==== Recorded data ====

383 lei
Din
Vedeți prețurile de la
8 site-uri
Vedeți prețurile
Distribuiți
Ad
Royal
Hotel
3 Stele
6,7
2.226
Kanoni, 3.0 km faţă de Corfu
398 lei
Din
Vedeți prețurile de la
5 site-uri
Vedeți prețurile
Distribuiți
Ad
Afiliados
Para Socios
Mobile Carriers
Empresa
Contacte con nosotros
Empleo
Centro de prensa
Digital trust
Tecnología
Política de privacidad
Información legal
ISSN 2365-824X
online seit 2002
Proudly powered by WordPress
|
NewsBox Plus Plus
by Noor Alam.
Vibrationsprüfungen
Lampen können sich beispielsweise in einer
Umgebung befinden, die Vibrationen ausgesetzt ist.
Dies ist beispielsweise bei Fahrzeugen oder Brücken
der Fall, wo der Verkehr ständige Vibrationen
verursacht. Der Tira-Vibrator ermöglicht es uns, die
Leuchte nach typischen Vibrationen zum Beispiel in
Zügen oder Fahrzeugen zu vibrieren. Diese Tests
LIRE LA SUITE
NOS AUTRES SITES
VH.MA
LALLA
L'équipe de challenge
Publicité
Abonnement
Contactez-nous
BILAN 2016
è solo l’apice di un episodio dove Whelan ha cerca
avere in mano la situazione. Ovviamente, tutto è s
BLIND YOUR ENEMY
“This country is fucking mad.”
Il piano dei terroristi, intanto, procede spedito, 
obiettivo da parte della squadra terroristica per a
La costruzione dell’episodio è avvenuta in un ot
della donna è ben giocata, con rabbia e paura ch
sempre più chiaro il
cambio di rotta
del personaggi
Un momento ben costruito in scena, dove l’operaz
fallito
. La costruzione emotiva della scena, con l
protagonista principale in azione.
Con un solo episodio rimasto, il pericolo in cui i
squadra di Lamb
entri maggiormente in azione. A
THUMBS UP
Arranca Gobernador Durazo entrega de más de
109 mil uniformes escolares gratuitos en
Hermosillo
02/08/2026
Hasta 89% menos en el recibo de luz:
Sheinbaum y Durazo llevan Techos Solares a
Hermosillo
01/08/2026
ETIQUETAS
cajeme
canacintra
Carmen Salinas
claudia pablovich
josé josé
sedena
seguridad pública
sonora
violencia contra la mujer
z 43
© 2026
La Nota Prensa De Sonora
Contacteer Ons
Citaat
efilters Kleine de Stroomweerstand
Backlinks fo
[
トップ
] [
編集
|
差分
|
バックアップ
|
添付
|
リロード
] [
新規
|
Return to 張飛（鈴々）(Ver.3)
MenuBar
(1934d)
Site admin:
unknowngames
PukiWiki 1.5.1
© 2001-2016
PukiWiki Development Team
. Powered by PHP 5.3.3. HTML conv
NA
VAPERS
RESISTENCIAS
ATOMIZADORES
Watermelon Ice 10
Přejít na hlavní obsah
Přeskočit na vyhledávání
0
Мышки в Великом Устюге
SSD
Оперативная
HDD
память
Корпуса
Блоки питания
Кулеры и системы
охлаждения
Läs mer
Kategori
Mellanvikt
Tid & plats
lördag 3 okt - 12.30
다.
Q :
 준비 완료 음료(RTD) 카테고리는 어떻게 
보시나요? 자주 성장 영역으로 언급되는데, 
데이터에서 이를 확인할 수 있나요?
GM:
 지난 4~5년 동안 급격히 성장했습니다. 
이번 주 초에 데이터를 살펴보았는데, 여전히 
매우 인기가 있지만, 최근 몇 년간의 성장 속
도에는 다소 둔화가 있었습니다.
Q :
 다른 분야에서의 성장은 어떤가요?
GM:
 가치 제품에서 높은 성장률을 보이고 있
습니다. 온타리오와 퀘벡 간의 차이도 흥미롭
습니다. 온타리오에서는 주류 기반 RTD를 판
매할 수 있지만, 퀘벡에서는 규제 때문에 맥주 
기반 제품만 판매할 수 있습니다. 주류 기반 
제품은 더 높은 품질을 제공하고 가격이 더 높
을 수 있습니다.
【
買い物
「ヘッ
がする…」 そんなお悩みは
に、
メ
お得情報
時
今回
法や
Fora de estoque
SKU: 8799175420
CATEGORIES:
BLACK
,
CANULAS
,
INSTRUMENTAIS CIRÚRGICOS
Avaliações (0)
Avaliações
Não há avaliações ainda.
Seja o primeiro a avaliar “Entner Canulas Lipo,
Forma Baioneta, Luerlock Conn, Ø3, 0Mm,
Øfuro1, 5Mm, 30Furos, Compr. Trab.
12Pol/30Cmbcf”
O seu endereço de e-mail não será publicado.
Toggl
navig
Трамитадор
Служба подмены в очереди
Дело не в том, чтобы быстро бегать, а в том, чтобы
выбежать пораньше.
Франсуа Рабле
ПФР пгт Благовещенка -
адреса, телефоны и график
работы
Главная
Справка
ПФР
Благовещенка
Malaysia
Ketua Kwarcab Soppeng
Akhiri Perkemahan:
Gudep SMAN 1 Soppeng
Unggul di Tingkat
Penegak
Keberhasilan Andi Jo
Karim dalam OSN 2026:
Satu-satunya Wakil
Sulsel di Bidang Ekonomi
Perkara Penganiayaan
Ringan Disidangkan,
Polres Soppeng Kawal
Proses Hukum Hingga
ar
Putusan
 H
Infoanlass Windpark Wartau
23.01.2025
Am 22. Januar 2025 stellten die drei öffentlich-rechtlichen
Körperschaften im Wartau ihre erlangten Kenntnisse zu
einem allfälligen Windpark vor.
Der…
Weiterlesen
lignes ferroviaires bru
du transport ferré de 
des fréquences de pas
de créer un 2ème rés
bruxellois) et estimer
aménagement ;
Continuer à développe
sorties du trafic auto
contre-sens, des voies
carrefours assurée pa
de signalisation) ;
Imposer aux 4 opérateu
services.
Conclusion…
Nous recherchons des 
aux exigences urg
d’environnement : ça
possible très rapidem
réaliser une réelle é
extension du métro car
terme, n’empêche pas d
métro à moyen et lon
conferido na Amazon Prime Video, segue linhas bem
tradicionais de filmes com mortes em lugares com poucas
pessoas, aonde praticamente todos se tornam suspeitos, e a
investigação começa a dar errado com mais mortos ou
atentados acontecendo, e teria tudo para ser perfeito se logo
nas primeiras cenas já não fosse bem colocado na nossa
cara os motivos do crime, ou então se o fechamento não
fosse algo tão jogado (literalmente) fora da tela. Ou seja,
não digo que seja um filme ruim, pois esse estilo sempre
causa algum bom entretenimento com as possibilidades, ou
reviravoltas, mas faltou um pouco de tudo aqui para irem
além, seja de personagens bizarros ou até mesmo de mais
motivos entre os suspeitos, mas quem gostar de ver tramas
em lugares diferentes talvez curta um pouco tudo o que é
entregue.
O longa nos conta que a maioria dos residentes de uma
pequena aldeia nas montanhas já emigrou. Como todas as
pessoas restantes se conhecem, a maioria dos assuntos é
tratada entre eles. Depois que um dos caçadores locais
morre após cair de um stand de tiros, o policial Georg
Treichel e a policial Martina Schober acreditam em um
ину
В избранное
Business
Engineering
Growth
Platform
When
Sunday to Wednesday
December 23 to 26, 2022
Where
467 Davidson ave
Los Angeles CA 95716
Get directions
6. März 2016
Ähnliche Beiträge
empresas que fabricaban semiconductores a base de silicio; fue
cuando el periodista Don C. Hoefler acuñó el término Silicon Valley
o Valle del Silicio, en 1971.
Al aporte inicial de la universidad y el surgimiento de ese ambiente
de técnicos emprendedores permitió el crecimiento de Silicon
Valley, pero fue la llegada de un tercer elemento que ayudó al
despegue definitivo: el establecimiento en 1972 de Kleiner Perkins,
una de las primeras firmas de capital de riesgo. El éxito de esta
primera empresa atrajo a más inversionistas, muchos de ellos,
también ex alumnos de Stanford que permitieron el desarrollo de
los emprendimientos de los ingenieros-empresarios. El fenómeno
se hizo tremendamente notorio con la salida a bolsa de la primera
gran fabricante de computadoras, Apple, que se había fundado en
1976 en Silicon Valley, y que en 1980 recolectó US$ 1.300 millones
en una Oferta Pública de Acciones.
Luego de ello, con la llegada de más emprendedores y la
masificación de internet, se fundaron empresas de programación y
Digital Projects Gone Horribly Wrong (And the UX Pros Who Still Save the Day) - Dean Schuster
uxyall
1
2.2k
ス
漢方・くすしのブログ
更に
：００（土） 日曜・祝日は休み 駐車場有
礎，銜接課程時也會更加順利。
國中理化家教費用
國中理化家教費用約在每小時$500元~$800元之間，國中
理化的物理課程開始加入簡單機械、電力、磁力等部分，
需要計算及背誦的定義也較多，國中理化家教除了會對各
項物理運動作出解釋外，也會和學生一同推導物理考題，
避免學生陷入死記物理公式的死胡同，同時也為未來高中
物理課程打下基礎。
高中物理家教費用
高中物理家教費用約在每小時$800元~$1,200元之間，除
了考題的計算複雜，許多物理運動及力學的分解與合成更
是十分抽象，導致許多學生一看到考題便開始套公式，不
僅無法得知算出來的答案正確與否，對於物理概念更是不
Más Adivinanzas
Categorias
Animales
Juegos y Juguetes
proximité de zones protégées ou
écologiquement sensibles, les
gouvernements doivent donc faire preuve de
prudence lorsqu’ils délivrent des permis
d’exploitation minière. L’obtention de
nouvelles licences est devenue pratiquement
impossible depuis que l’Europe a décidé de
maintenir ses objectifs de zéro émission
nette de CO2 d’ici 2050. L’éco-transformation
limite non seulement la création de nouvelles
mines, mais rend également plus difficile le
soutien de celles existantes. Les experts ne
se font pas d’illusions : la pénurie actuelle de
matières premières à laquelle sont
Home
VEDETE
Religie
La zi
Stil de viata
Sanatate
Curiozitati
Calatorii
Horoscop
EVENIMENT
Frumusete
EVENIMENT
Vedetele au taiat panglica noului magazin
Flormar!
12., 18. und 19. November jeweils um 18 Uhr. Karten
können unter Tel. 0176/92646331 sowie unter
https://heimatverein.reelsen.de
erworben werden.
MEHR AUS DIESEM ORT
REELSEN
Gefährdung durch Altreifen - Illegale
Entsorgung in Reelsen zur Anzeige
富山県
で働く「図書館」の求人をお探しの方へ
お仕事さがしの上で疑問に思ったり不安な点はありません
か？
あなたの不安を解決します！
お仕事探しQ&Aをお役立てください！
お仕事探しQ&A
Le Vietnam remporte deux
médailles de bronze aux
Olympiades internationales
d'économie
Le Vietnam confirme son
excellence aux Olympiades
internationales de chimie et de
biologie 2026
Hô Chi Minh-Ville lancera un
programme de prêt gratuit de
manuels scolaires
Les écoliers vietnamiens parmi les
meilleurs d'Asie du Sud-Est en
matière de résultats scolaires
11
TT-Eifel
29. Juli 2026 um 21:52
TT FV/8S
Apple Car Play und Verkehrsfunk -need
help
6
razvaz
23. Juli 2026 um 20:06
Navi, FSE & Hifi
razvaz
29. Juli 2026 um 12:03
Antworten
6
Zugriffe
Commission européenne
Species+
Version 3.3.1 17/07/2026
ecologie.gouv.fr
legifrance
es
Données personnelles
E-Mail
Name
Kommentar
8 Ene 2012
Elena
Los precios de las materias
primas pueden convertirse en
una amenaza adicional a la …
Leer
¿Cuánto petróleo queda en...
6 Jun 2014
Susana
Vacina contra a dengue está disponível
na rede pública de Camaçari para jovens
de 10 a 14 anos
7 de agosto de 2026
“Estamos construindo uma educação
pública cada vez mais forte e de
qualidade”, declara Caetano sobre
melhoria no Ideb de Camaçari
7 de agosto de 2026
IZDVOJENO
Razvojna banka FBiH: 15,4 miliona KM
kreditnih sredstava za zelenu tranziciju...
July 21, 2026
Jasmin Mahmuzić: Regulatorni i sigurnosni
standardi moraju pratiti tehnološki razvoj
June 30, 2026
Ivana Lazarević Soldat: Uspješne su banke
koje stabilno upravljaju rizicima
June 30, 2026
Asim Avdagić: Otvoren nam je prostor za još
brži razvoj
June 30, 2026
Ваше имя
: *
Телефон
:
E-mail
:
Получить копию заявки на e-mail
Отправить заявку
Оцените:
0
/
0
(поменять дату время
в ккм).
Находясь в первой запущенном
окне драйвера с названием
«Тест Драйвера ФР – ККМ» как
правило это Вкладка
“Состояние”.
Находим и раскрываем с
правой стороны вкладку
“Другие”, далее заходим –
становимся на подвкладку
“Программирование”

====

Where a line of the records holds the word "Soppeng", copy that line.

Ketua Kwarcab Soppeng
Gudep SMAN 1 Soppeng
Polres Soppeng Kawal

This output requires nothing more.